Repeat every line from the line containing "fruit basket: present [10,169,90,219]" to the end of the data, exactly. Leave the pictures out.

(Dataset records)
──────────

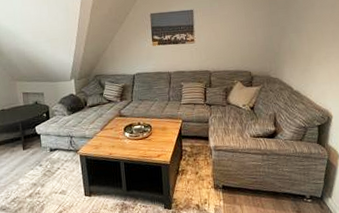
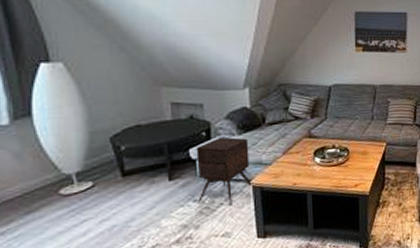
side table: none [40,117,79,169] -> present [196,136,252,205]

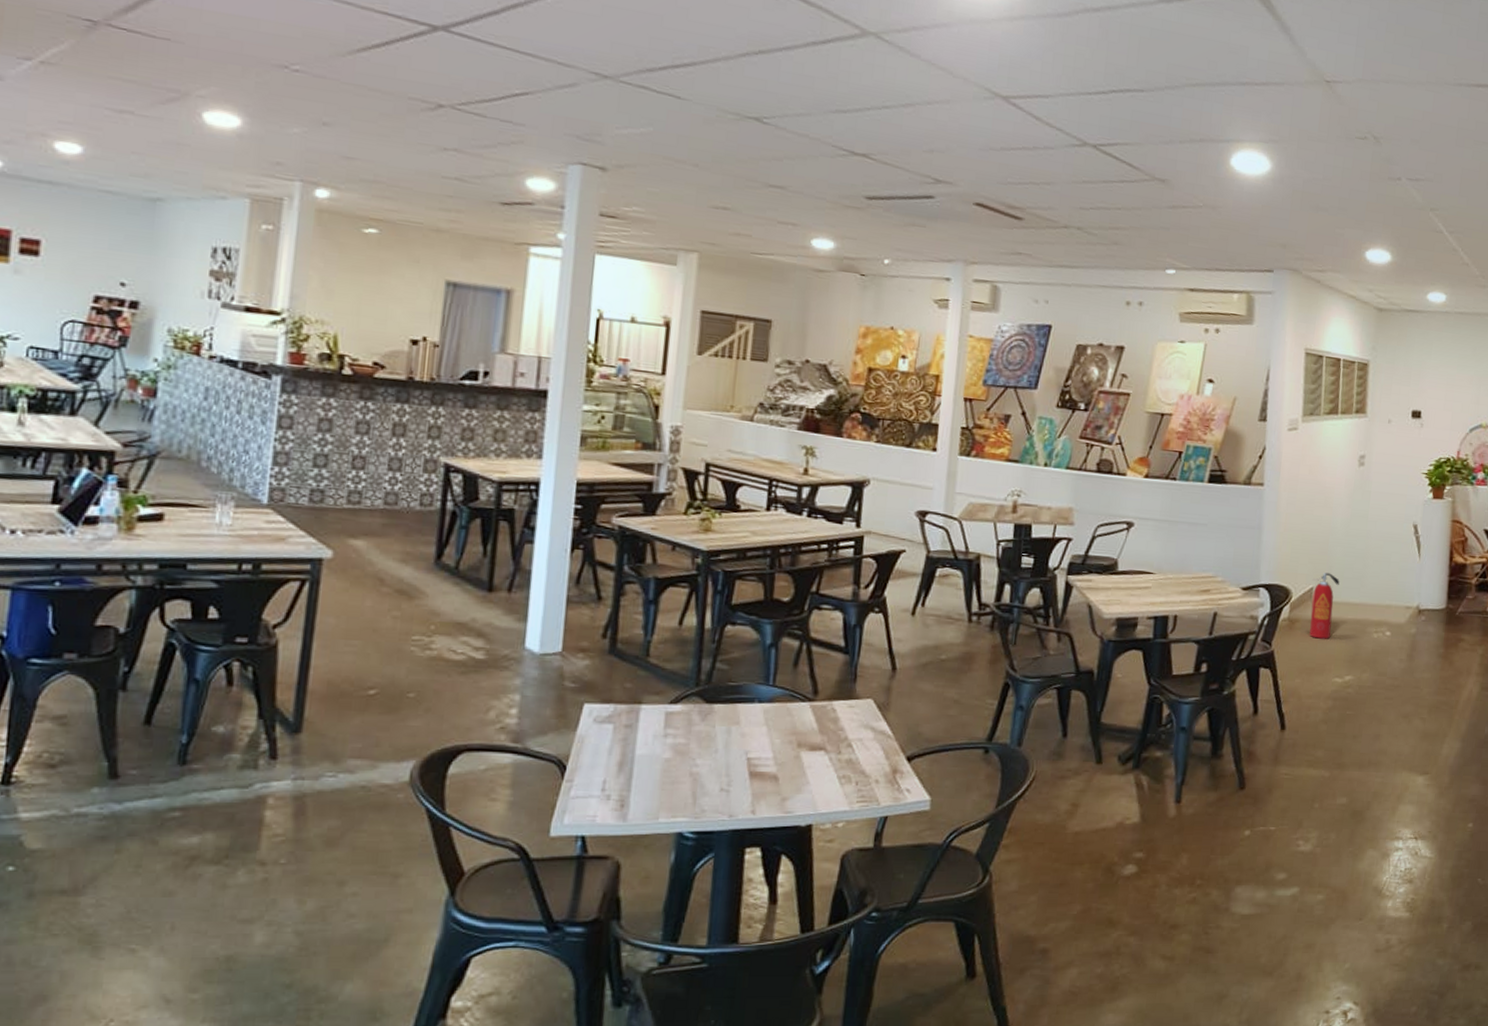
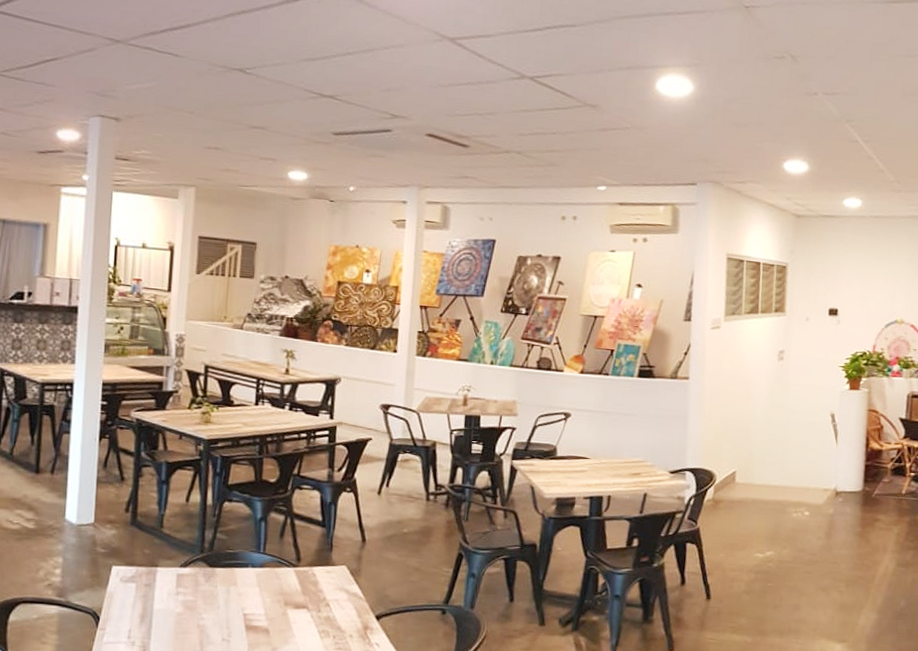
fire extinguisher: present [1309,573,1340,639] -> none [732,458,761,518]

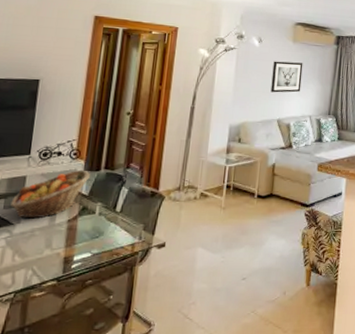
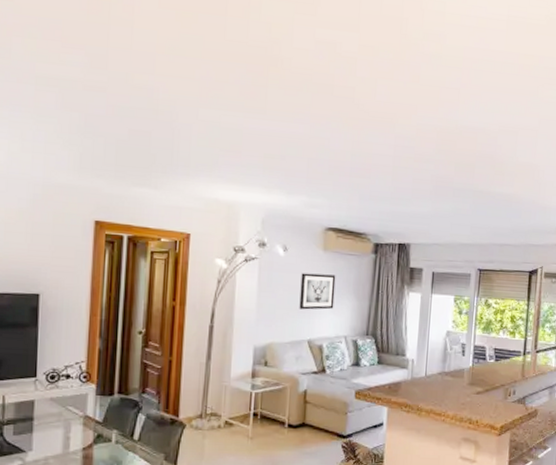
fruit basket: present [10,169,90,219] -> none [20,394,103,446]

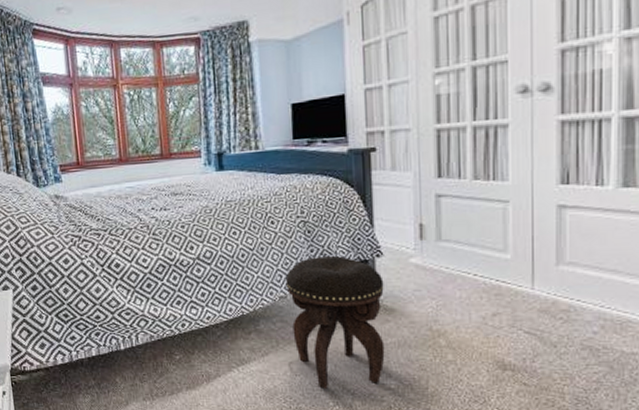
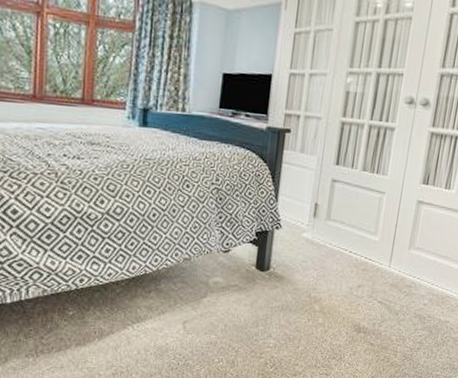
footstool: present [285,256,385,389] -> none [191,223,279,346]

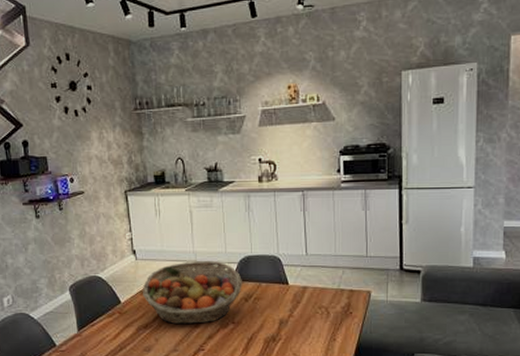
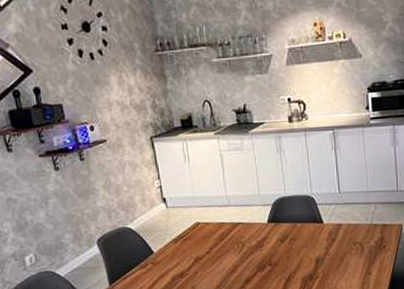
fruit basket: present [143,261,242,325] -> none [175,204,278,271]

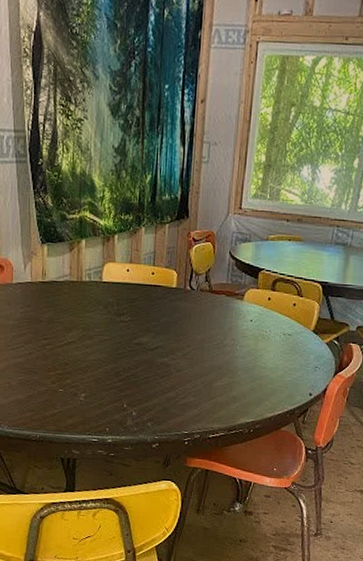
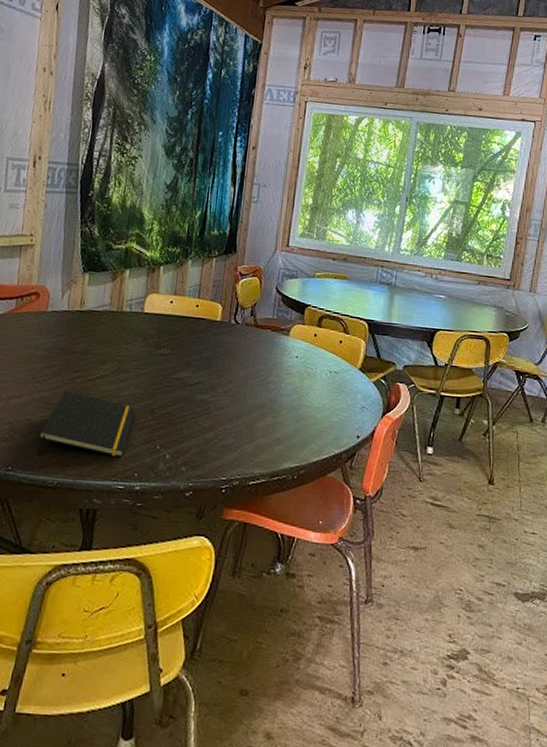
notepad: none [18,357,103,415] -> present [37,391,136,458]

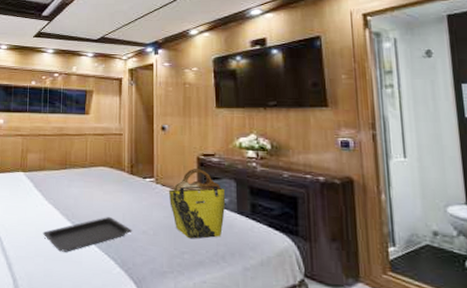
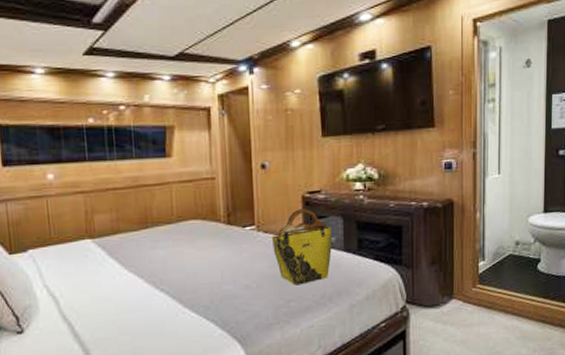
serving tray: present [42,217,132,252] -> none [125,276,233,325]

──────────

Your response
fruit basket: present [10,169,90,219] -> none [20,394,103,446]

footstool: present [285,256,385,389] -> none [191,223,279,346]

fruit basket: present [143,261,242,325] -> none [175,204,278,271]

notepad: none [18,357,103,415] -> present [37,391,136,458]

serving tray: present [42,217,132,252] -> none [125,276,233,325]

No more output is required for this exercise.